Note: we will start a new I&IC workshop in two weeks (02-06.02) that will be led by the architects of ALICE laboratory (EPFL), under the direction of Prof. Dieter Dietz, doctoral assistant Thomas Favre-Bulle, architect scientist-lecturer Caroline Dionne and architect studio director Rudi Nieveen. During this workshop, we will mainly investigate the territorial dimension(s) of the cloud, so as distributed “domestic” scenarios that will develop symbiosis between small decentralized personal data centers and the act of inhabiting. We will also look toward a possible urban dimension for these data centers. The workshop is open to master and bachelor students of architecture (EPFL), on a voluntary basis (it is not part of the cursus).
A second workshop will also be organized by ALICE during the same week on a related topic (see the downloadable pdf below). Both workshops will take place at the EPFL-ECAL Lab.

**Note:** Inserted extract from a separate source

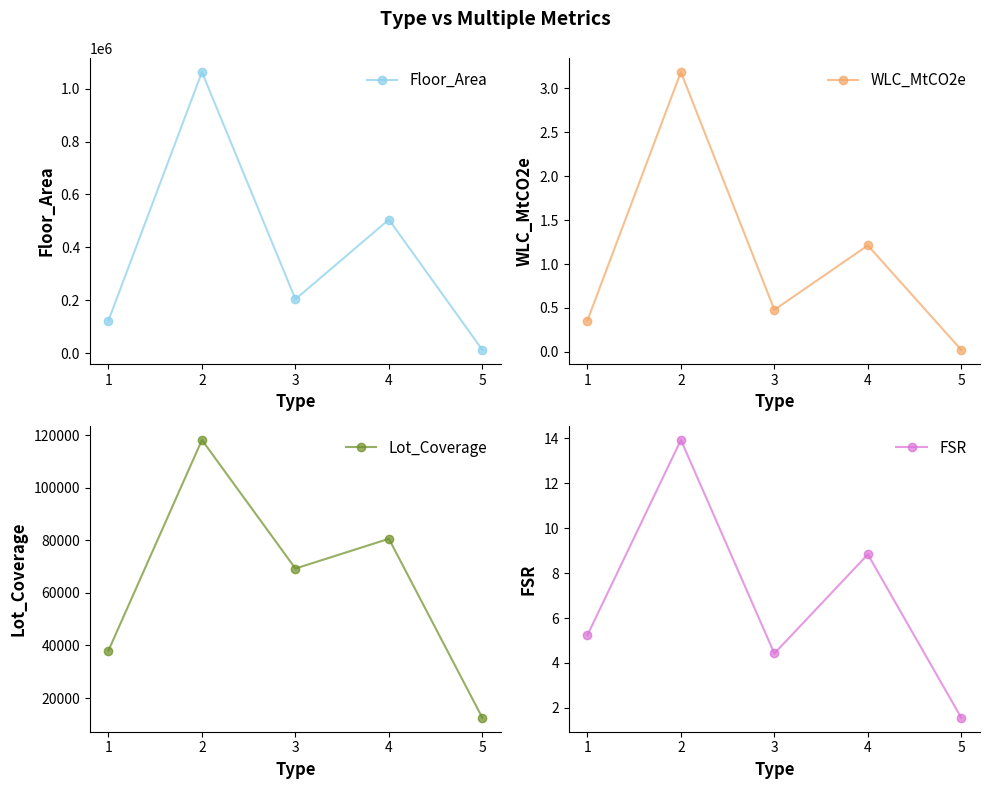

Is the value of FSR at 5 greater than the value of Lot_Coverage at 3?

No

I introduce below the brief that has been distributed to the students by ALICE.
Inhabiting the Cloud(s)
Wondering about interaction design, architecture and the virtual? Wish to improve your reactivity and design skills?
Cloud interfaces are now part of our daily experience: we use them as storage space for our music, our work, our contacts, and so on. Clouds are intangible, virtual “spaces” and yet, their efficacy relies on humongous data-centres located in remote areas and subjected to strict spatial configurations, climate conditions and access control.
Inhabiting the cloud(s) is a five days exploratory workshop on the theme of cloud interfacing, data-centres and their architectural, urban and territorial manifestations.
Working from the scale of the “shelter” and the (digital) “cabinet”, projects will address issues of inhabited social space, virtualization and urban practices. Cloud(s) and their potential materialization(s) will be explored through “on the spot” models, drawings and 3D printing. The aim is to produce a series of prototypes and user-centered scenarios.
Participation is free and open to all SAR students.
ATTENTION: Places are limited to 10, register now!
Info and registration: firstname.lastname@example.org & email@example.com
The key hypothesis of ALICE’s research and teaching activities places space within the focus of human and technological processes. Can the complex ties between human societies, technology and the environment become tangible once translated into spatial parameters? How can these be reflected in a synthetic design process? ALICE strives for collective, open processes and non-deterministic design methodologies, driven by the will to integrate analytical, data based approaches and design thinking into actual project proposals and holistic scenarios.